Please read our paper for more details!
Automatic retinal arteries and veins (A/V) classification is crucial in assisting clinicians in diagnosing cardiovascular and eye diseases. Deep learning models have been widely employed for A/V classification and have achieved remarkable performance. However, there are two primary challenges that need to be addressed: vessel discontinuity and A/V confusion. To address the vessel discontinuity challenge, we have designed a multi-scale convolution block (MCB) that combines square convolution and strip convolution. This design aims to enhance the segmentation of tiny vessels by capturing more discriminative vessel features, thus effectively addressing the issue of vessel discontinuity. Meantime, to address the A/V confusion challenge, we propose a Dense Color Invariant Feature Learning (DCIFL) method to enhance the model's robustness to color changes in retinal images.
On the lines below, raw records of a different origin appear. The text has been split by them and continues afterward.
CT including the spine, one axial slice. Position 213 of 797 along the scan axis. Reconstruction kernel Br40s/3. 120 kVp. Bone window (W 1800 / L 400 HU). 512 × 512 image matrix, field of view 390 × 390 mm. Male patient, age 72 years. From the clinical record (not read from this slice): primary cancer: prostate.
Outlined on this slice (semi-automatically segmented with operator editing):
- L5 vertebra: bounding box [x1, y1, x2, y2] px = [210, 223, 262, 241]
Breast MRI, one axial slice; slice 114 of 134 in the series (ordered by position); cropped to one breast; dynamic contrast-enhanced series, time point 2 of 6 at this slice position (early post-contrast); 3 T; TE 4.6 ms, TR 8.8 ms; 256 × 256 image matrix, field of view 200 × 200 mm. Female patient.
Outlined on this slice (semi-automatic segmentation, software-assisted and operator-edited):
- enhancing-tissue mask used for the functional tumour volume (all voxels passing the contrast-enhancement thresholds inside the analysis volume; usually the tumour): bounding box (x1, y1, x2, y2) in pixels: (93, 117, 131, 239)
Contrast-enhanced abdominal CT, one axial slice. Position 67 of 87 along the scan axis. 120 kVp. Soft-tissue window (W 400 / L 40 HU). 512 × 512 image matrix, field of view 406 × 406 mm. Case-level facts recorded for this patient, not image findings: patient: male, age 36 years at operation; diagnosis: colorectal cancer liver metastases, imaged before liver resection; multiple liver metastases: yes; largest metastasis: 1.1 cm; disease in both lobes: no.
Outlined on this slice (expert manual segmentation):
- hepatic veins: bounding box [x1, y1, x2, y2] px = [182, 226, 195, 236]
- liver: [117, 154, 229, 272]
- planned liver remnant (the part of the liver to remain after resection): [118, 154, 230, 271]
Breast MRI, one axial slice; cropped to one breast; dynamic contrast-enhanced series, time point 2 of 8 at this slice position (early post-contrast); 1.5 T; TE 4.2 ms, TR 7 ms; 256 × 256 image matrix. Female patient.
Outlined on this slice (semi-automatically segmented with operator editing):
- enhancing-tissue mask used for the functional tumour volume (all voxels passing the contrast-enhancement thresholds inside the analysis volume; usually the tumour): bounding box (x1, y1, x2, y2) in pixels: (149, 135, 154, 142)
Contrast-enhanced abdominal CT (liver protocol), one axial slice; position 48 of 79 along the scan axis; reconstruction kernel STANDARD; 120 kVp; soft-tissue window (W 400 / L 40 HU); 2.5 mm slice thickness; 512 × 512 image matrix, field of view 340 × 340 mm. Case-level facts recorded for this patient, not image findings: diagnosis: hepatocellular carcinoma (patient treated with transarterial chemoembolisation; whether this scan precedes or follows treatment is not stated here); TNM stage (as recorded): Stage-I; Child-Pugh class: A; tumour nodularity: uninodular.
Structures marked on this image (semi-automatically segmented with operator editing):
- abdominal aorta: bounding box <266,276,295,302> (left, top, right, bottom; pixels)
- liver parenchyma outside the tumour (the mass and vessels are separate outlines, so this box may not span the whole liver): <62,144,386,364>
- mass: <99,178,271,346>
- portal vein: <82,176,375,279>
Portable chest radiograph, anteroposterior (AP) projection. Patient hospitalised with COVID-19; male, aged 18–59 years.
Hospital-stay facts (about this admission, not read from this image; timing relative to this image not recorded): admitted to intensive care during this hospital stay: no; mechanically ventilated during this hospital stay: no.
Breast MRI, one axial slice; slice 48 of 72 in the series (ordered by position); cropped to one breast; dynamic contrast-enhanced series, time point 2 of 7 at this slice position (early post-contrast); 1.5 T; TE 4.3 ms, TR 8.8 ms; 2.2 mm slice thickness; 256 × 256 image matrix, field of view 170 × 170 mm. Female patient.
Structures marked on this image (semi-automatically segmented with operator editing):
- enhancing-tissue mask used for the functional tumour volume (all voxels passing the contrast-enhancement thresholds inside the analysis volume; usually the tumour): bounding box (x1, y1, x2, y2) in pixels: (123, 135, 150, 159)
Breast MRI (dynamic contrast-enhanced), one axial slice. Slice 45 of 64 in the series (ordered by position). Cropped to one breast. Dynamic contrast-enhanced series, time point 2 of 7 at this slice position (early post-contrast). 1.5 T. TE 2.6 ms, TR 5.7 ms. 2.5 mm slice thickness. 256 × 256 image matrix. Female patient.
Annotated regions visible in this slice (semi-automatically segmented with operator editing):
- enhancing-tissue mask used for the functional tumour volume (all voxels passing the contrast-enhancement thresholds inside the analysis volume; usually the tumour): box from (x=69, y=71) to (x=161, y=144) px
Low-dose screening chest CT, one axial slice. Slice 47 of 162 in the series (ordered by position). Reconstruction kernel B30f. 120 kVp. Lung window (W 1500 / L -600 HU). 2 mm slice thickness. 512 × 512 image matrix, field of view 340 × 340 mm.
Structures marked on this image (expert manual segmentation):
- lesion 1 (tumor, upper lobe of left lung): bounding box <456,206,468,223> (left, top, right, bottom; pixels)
Specifically, DCIFL uses KL divergences to align the distributions of both latent representations and predication maps of the raw input image and its color-transformed image. Integrating MCB and DCIFL, we introduce EAV-Net, an efficient model for retinal A/V classification. The proposed method has been tested on three publicly available datasets with an accuracy of 96.59%, 97.28%, and 99.34% across AV-DRIVE, WIDE, and HRF datasets, respectively. These results demonstrate the superiority of our proposed approach in outperforming the state-of-the-art methods.
- Training EAV-Net on the AV-DRIVE dataset
python3 train.py
- Testing
python3 predict.py
- Evaluation
cd evaluation && python3 eval.py
Pretrained checkpoint on AV-DRIVE dataset: snapshot/drive_best.pth
This code can be utilized for academic research.